Я отправился ее провожать. Стояла холодная зимняя ночь, но она отказалась от извозчика и пошла пешком. Нужно было идти на Выборгскую сторону, куда-то на Сампсониевский проспект. Она сама меня взяла под руку и дорогой рассказала, что у нее есть муж, который постоянно ее обманывает (как все мужчины), что, кроме того, есть дочь, девочка лет восьми, что ей вообще скучно и что она, наконец, презирает всех мужчин.
— Не стоит жить, — закончила она свою исповедь. — А сегодня у меня какая-то особенная тоска… К сестре я попала совершенно случайно — и вдруг попадаю на эту глупую историю.
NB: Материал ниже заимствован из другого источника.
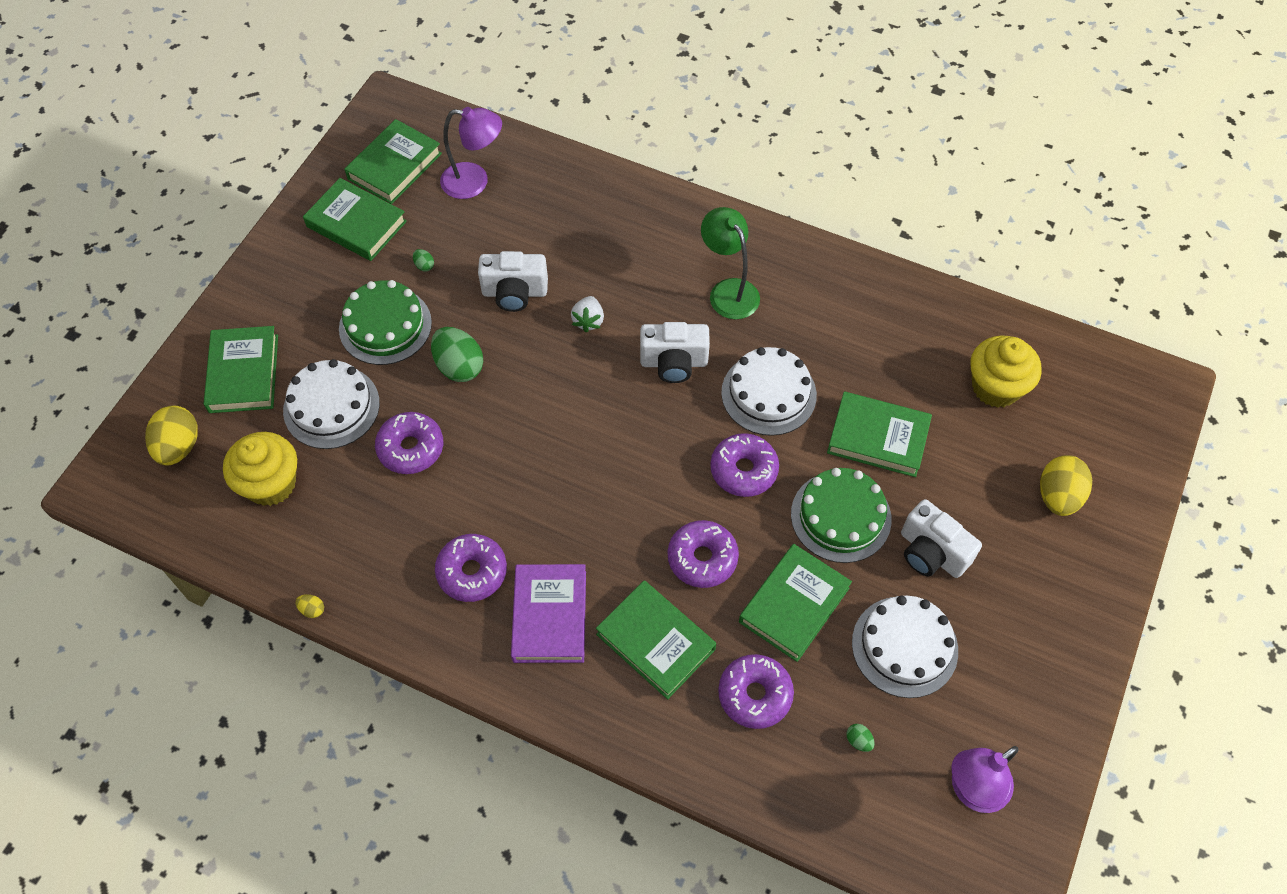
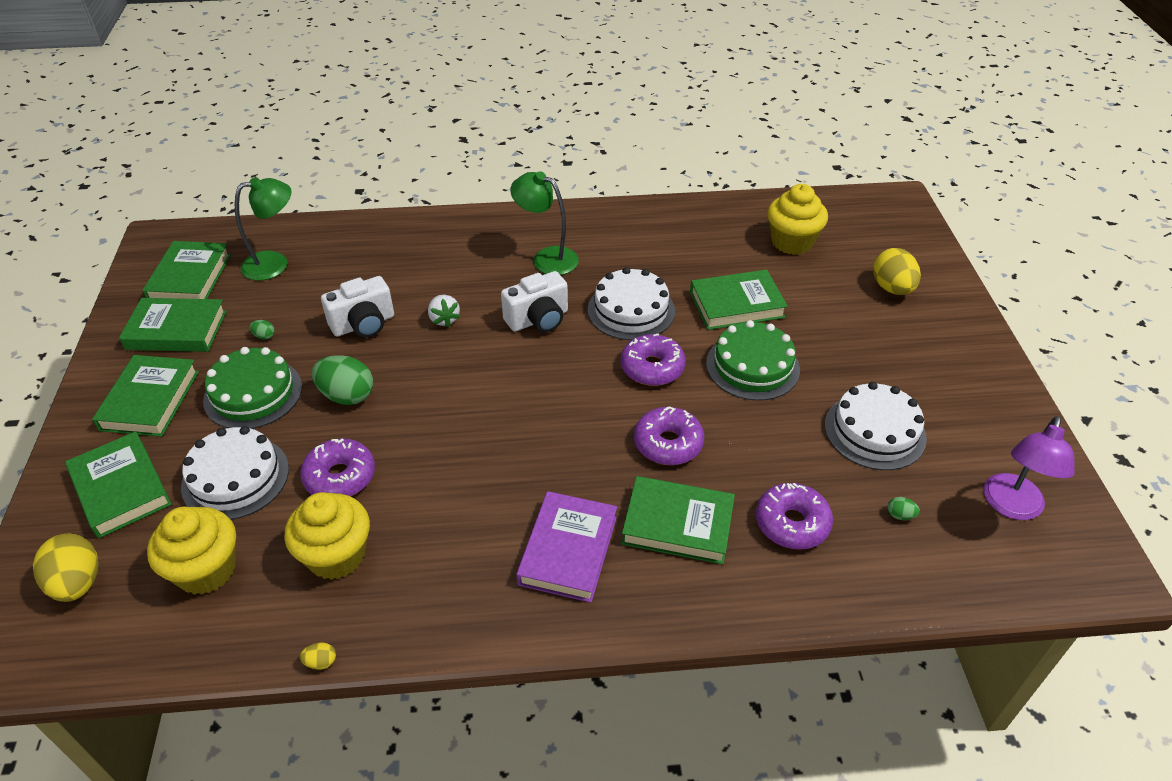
camera: 30 degrees left, 15 degrees down
(370, 522) = (336, 556): none -> yellow cupcake
(472, 572) = (468, 549): purple donut -> none
(475, 182) = (275, 263): purple lamp -> green lamp
(549, 616) = (568, 550): purple book -> purple book turned 45 degrees clockwise
(794, 605) = (768, 442): green book -> green book (150, 400)
(931, 553) = (838, 360): white camera -> none

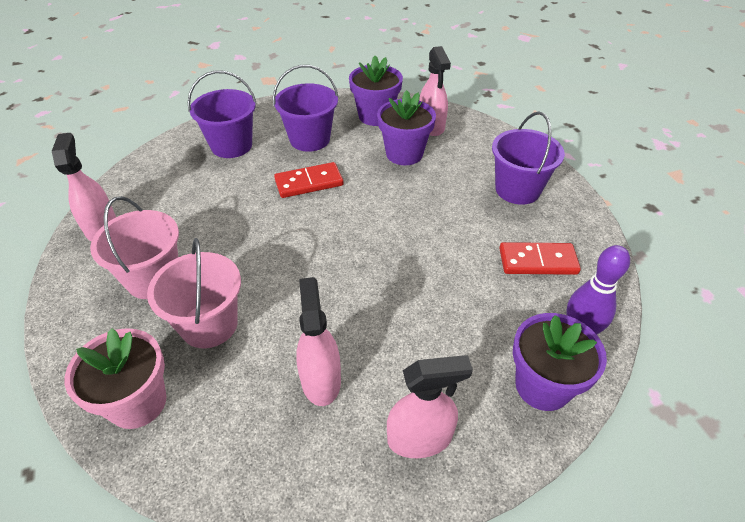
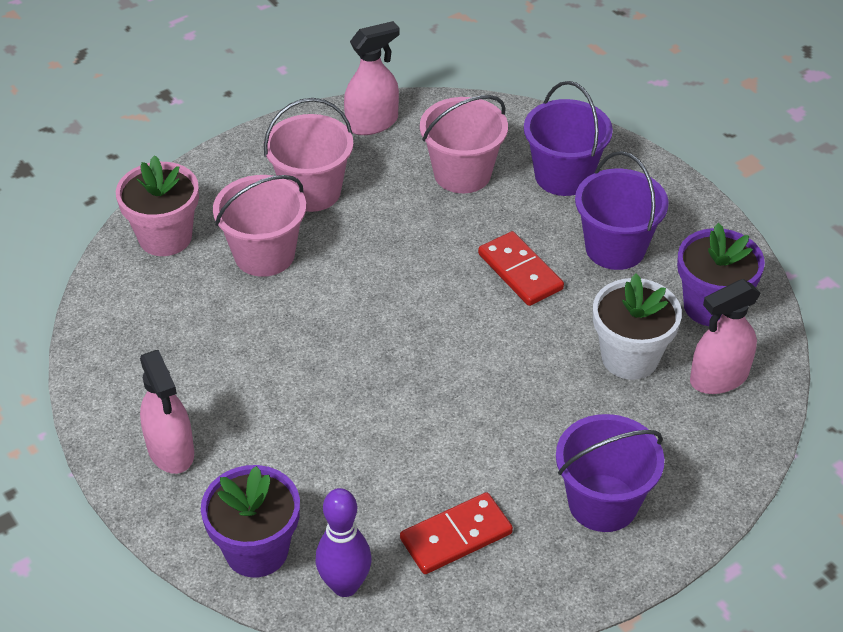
camera: 75 degrees right, 0 degrees up
(195, 190) = (462, 173): none -> pink bucket
(321, 379) = (220, 359): pink spray bottle -> none
(404, 154) = (630, 358): purple flower pot -> white flower pot
(537, 261) = (456, 536): red domino -> red domino turned 75 degrees clockwise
Я серьезно против ее увлечения…
Мы остановились у подъезда. Внутренно я был рад, что и моя миссия закончилась. Моя дама что-то медлила и устало проговорила:
— Муж возвращается только в два часа ночи… девочка давно спит…
Она с тоской посмотрела на меня, крепко пожала мою руку и молодым движением скрылась в дверях. Я стоял на тротуаре и думал: какая странная дама, по крайней мере для первой встречи. Тогда еще не было изобретено всеобъясняющее слово «психопатка».
Когда я вернулся домой, Пепко спал на своей кровати невинным сном грудного младенца. Меня это даже не возмутило… Что же, счастлив тот, кто может спать так крепко.